### Exercise description
Write out every line of the records from the one containing "Q: How many night lights are there?" down to the one containing "Q: How many bottles can be seen in the image?", both included, as a numbered list with no blank lines.

### Recorded data
═══
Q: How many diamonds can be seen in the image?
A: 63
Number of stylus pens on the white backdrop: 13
═══
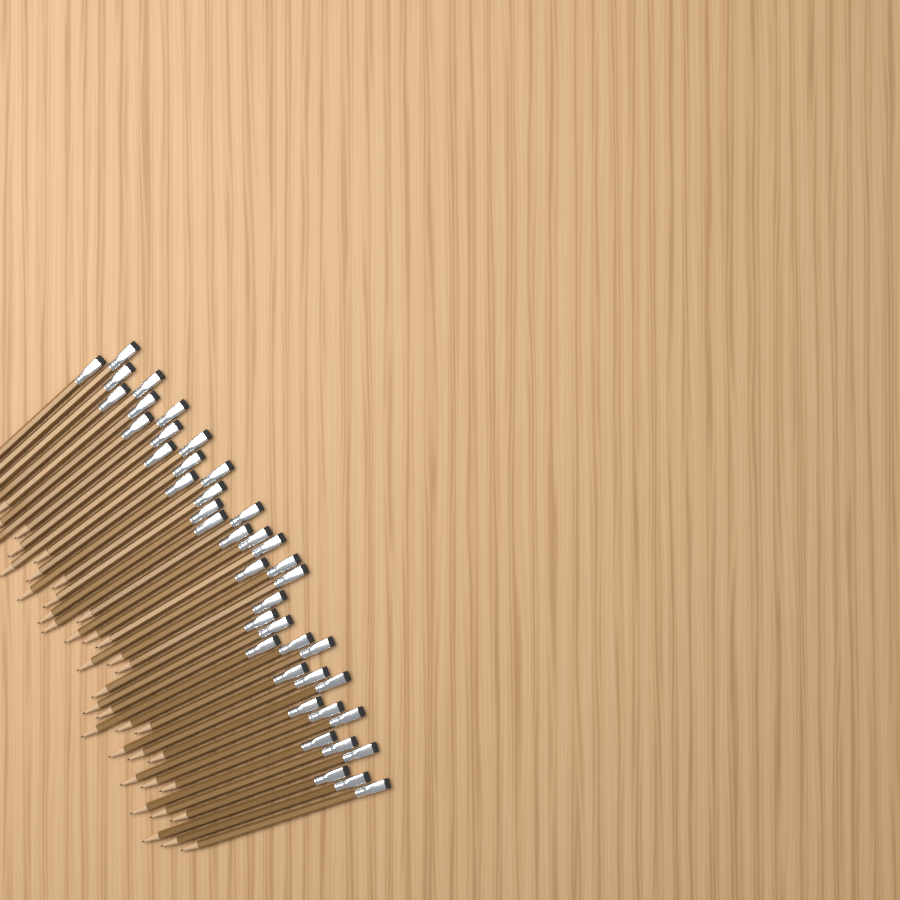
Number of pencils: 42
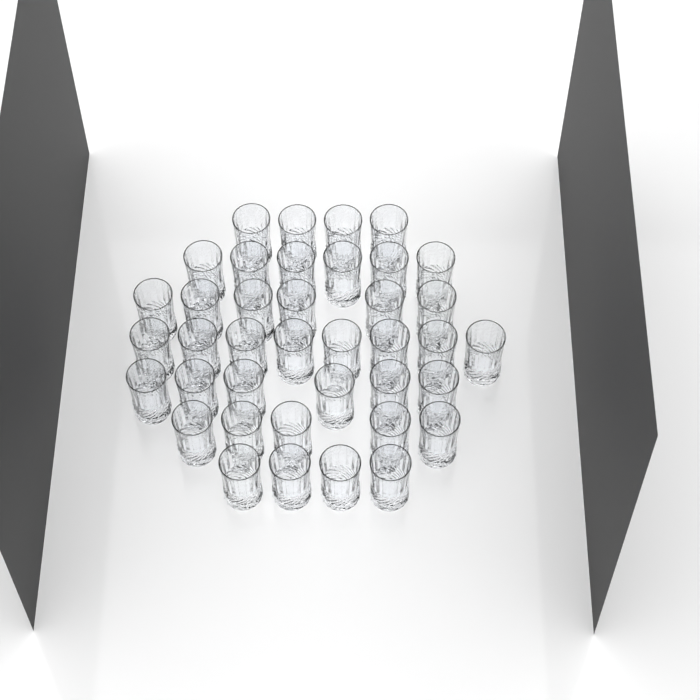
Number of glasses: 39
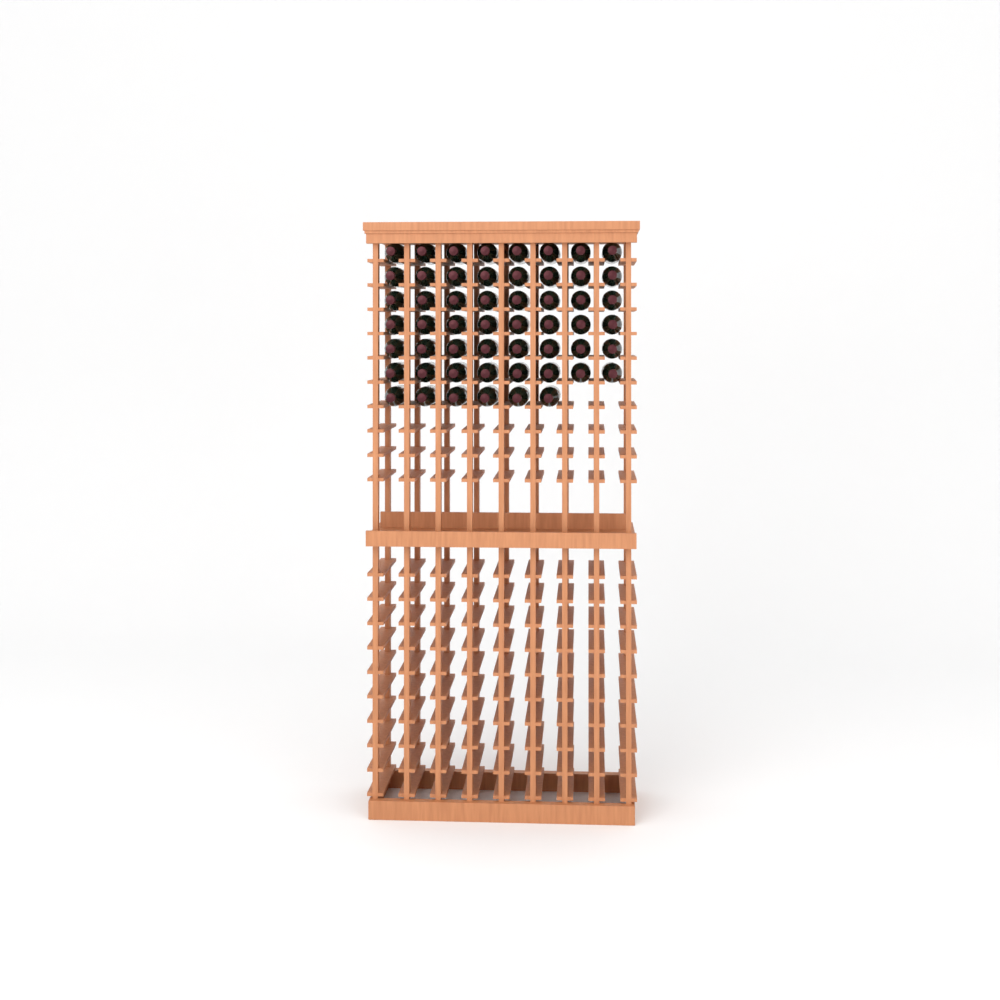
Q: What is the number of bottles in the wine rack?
═══
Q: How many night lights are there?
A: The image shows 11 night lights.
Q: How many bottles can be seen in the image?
═══
### Task response
1. Q: How many night lights are there?
2. A: The image shows 11 night lights.
3. Q: How many bottles can be seen in the image?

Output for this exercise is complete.